Hayes in the House: Getting tough on internet trolls - by MP John Hayes

MP John Hayes.
MP John Hayes.

In the book ‘The Long Tail’, published in 2008, Chris Anderson argued that because of the internet we would be unrestricted in our choice of media, entertainment and even company.

Isn’t it odd how the facile notion that endless options equal nirvana has such a hold on simple minds?

Six years on we can judge, with greater knowledge, the mixed effects of the internet age.

The case for the prosecution is powerful. Evidence suggests that, though undeniably a means of facilitating easier communication, the internet impoverishes our culture by too often vulgarising the subjects of common discourse; rather than spicing the variety of life, as so many hoped it would, it has more often aided the triumph of deadening ubiquity and a downward journey to the lowest common denominator.

Technology which promised to bring us closer together has more frequently kept us apart. Take online shopping – Amazon, perhaps the worst culprit, has launched an assault on high street bookshops with the chief victims being idiosyncratic independent retailers.

Thank goodness for shops like Spalding’s Bookmark which are holding the line for all that is charmingly particular and elevated.

Worse still, the internet nurtures the dangerous illusion of anonymity. From behind the safety of locked doors, some people believe they are entitled to make hateful comments and idle threats – of the kind that would never be tolerated by the responsible, local printed press – free from reprisals.

Internet abuse is a form of bullying, inflicting misery on its victims and their families, which is why the government is changing the law to get tough on these so-called internet trolls.

These online cowards who target others with abuse and offensive material will face up to two years in prison.
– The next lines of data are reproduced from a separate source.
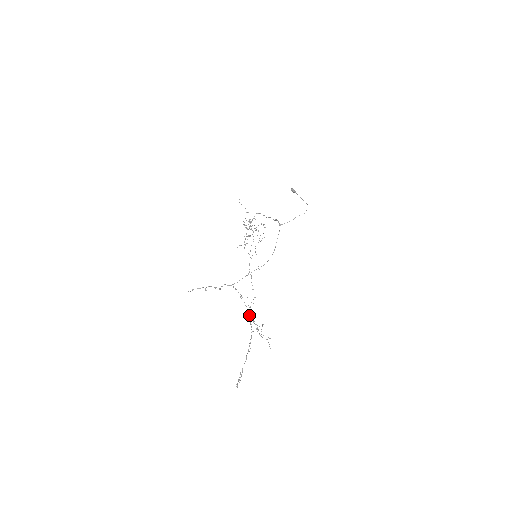
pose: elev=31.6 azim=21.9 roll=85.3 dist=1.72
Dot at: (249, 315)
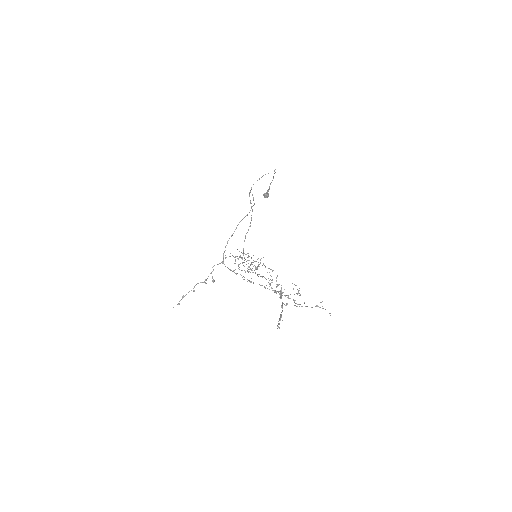
Dot at: occluded
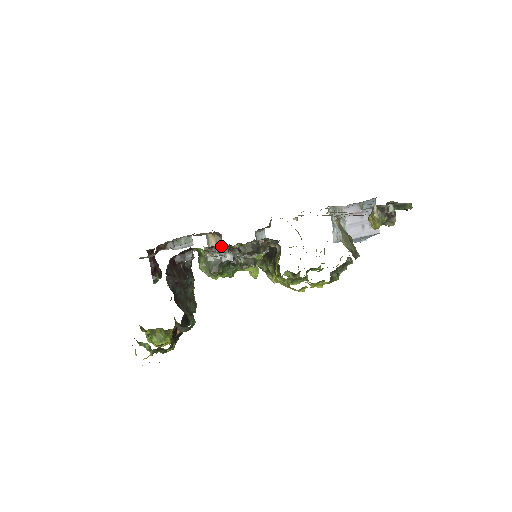
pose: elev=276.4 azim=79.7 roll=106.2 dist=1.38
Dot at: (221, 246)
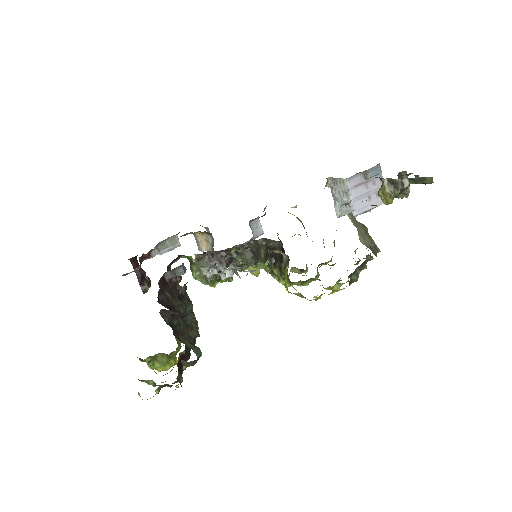
Dot at: (214, 251)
The police will get more time to investigate cases of online abuse, extending greater protection to the victims of this internet crime.

By cheapening and 
trivialising our national 
conversation, the internet has greatly strengthened those voices that put comment above consideration, judgement above due process and, ultimately cruelty above 
compassion.

It’s time the internet trolls were turned to stone by the pure light of truth.